OH! Legend! I've read most of Garrett's stuff on reading compressor maps and explanations of terms and realistically for the most part they don't plot it like an rpm stonewall in the way Borg Warner did in the compressor map - instead defining a cut off for compressor efficiency, though the way they have written that caption it basically paints a picture which suggests my theory is correct.

Thanks for the effort mate.

 

[jack action]

I am asking about whether it's possible to drive the turbo speed past that point if there is more exhaust energy available than is required to hit the stonewall.

What happens when a turbocharger hits it's stonewall point?

You get a normal shock.

This is why you see the 128k rpm drops vertically when at 79 lb/min. When you try to put more energy, the speed doesn't increase because the flow is choked. But the normal shock increases in intensity. The greater is the normal shock, the lower is total pressure after the normal shock. The energy is transformed into heat, i.e. an increase in temperature.

This is why it doesn't matter that your engine can pull 85 lb/min @ 280 kPa: The compressor cannot deliver that. So the energy in the exhaust will not increase as you think. It is very unlikely that the wastegate will be open at that point. And trying to increase the compressor speed will lower the engine inlet pressure, which will lower the exhaust energy level, which will lower the compressor energy input and you get into a descending circle that will lead to some stabilization point.
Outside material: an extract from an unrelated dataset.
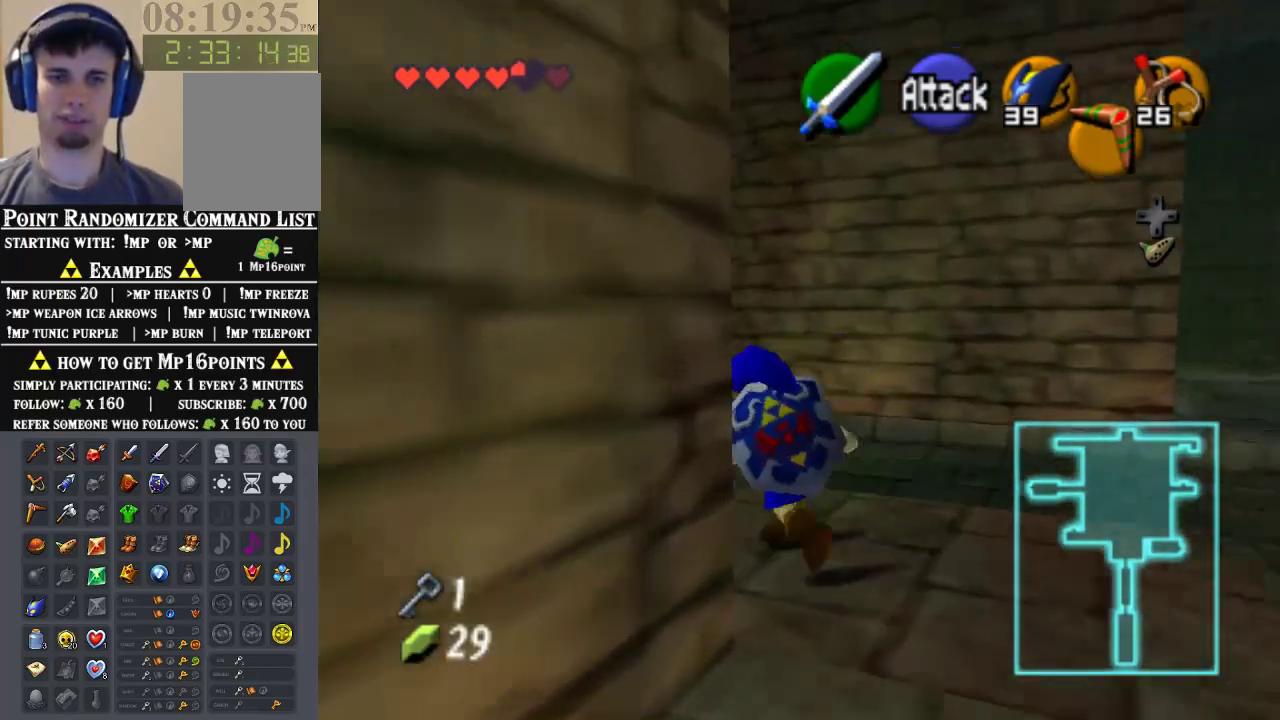
{"buttons": [], "left_stick": "up", "events": [[167, "Z", "down"], [200, "A", "up"], [300, "left_stick", "up"], [333, "Z", "up"]]}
@boneh3ad can probably better explain the phenomena.

 

[Baluncore]

I am asking about whether it's possible to drive the turbo speed past that point if there is more exhaust energy available than is required to hit the stonewall.

What you seem to be arguing is that the stonewall is not a stonewall. It seems that you don't want there to be a stonewall. What would happen if an “irresistible force” acted on an “immovable object”? If the impossible occurred, what would happen? Your hypothesis suggests there might be “more exhaust energy available” when the definition of a stonewall makes that impossible. By definition, once you hit the ultimate airflow limit there can be no more exhaust energy available to increase airflow. The stonewall must be defined by airflow, not by compressor RPM. The airflow stonewall is curved because it is pressure dependent.

If you can do something that invalidates an earlier false limit, then the real or ultimate stonewall may again be approached. The waste gate was just a distraction. You must restrict the waste gate to the minimum waste flow permitted to find the real stonewall.

Turbo-chargers operate in a closed loop. Once inlet air is limited, combustion is limited and the exhaust flow is limited, so the compressor airflow is limited. That is the real stonewall. The RPM of the turbocharger is not really that important.

Superchargers can be driven by the engine shaft itself in which case, as with the turbocharger, the stonewall is in a self limiting closed loop. But a supercharger that is driven by a different motor may increase airflow until flow is limited by the geometry, dimensions and speed of sound in compressed air. That sets the air available and so the fuel consumption of the engine. Supercharger RPM may be increased by running the charger motor faster, but once airflow is limited at the stonewall, there can be no more air. The stonewall is an airflow stonewall not an RPM stonewall.

 

[HowlerMonkey]

Don't forget to include the specifics on the turbine that powers the compressor.

 

[Rx7man]

Don't forget about the mechanical limits of the turbo.. go too fast and you could quite possibly have a turbine or compressor explosion... especially at the peak pressure area where surge is possible and adds enormous stress to the compressor.
Also, when you start to operate a compressor significantly out of it's efficiency range, increasing the pressure doesn't make up for the increased heat.. IE, you have more pressure, but not more mass flow... Especially considering the turbine will have to work harder to get there, meaning higher exhaust pressure, meaning more remaining exhaust gas in the combustion chamber taking up space for the fresh air to come in.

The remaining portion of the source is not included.